As is the case with most gifts, the technology that is bringing the world's peoples closer together is a double-edged sword. The more it breaks down the barriers between us, the more it also weakens our cultural distinctiveness.
Just like an eco-system, a culture is a delicate balance of elements that individually may not appear significant, but taken as a whole form something unique and precious. Change or remove one element in that system and you've got something completely different. In the natural world, it's usually the introduction of a foreign species of plant or animal life, or the removal of the same, that changes it irrevocably for the worse.
In cultural matters, it sometimes is only a matter of contact between two peoples for it to happen.
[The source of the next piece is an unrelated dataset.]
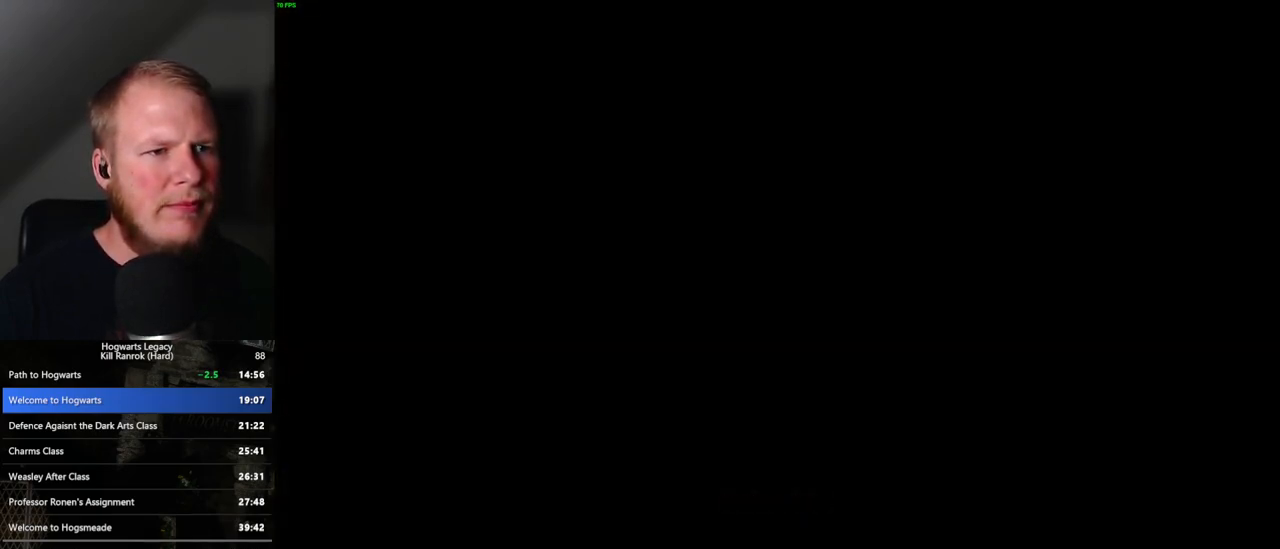
{"keys": ["q", "space"], "mouse": [], "events": [[17, "f", "up"], [300, "mouse_wheel", "down"], [317, "mouse_wheel", "up"], [317, "q", "down"], [317, "space", "down"], [350, "mouse_wheel", "down"], [383, "space", "up"], [400, "mouse_wheel", "up"], [400, "q", "up"], [467, "q", "down"], [483, "space", "down"]]}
Usually it will be that one is technically more sophisticated than the other, and simply overwhelms and absorbs the other. Many countries have tried to take steps to preserve their culture by encouraging its growth while erecting barriers to foreign content.
But there is also another scenario – one that was first put into affect by the British Empire at home and abroad, and has been emulated by other countries through out the world: The deliberate attempt to eliminate a people's culture as a means of subduing them and forcibly assimilating them to be like their conquerors. In Ireland and elsewhere the Empire enacted official policies forbidding the native languages in the hopes of cutting people off from their heritage.
But the most insidious practice was carried out in North America by post-colonial governments, with the assistance of the Catholic and Anglican Churches in Canada. Residential Schools were established to forcibly turn Indian children against their parents and their heritage.
Each child who entered the system was forbidden to speak the language of their nation and was told that all they had been taught up until that point was evil and a lie. They were given haircuts and forced to take new names. Anybody caught speaking their language or using their old name was severely punished.
This wasn't even an attempt to teach the children how to get ahead in society. Half their days were spent learning unskilled trades preparing them for a life of service to their "betters". The boys were taught janitorial skills and yard work, while the young girls were taught how to be either scullery maids or other forms of household drudges.
It was bad enough that they were ripped away from their families and emotionally, mentally, and physically abused by the staff of these institutions during the day. What went on at night in the dormitories is the stuff of nightmares. Many of the students, male and female, were sexually abused on a continual basis for their entire stay in these prisons.
The end result of these schools was the creation of a generation of people who were almost completely cut off from their own culture and not capable of existing in the one they were supposedly "trained" to take part in: A lost generation of scared, hurt, and, lonely people, damaged far beyond anything most of us can understand.
By the year 2005 the federal government of Canada under the Liberal party had agreed to certain measures to redress the issue. Various financial packages were offered, and it was promised as part of the deal that the government would offer an official apology for the policy.
But now the current administration, the Conservative Party of Canada has reneged on that promise. In fact from comments made by the Indian Affairs Minister, Jim Prentice, lead one to believe that the government is trying to whitewash what exactly the schools did.
The most he will say is that the residential schools involved a difficult time in our history, but – and this is the real killer – "the underlying objective had been to provide aboriginal children with an education". Which means that Jim Prentice is either a professional liar or an ignorant fool who doesn't even read history books.
But then again the Conservative Party already knows that Native Canadians aren't going to vote for them, and neither are people who are sympathetic to their plight. They're playing to their constituents, the people who believe that Native people are welfare drunks who lost the war and are lucky we give them anything.
To say that Native leaders are appalled is to put it mildly. To go from a government which recognised the damage caused by the Residential School System, to one that wants to gloss over the nasty bits of our history and make out that the policy had its heart in the right place, is worse than insulting, and it's obscene. I would like to ask Jim Prentice a question, seeing how he thinks this policy was so benign.
How would he like his children taken away from him and made to change the names he had given them, learn a language that prevented him from talking to them, and be told that all he believed was a lie and evil? Wouldn't he want someone to apologise to him for treating his children like that?
The effects of the Residential Schools are still being felt on reserves today as the children of the people who attended them are now a second generation of lost people. They live out in the middle of nowhere with no running water or electricity much of the time, and with little or no connection to their nation's past, or any connection to the land.
While many countries face a difficult battle these days in trying to preserve their cultural identities in the face of an onslaught of homogenisation, the First Nation people of Canada are dealing with trying to teach two generations of people what was stolen from them by government policy. It's just too bad that our current government doesn't view cultural genocide as something you should apologise for.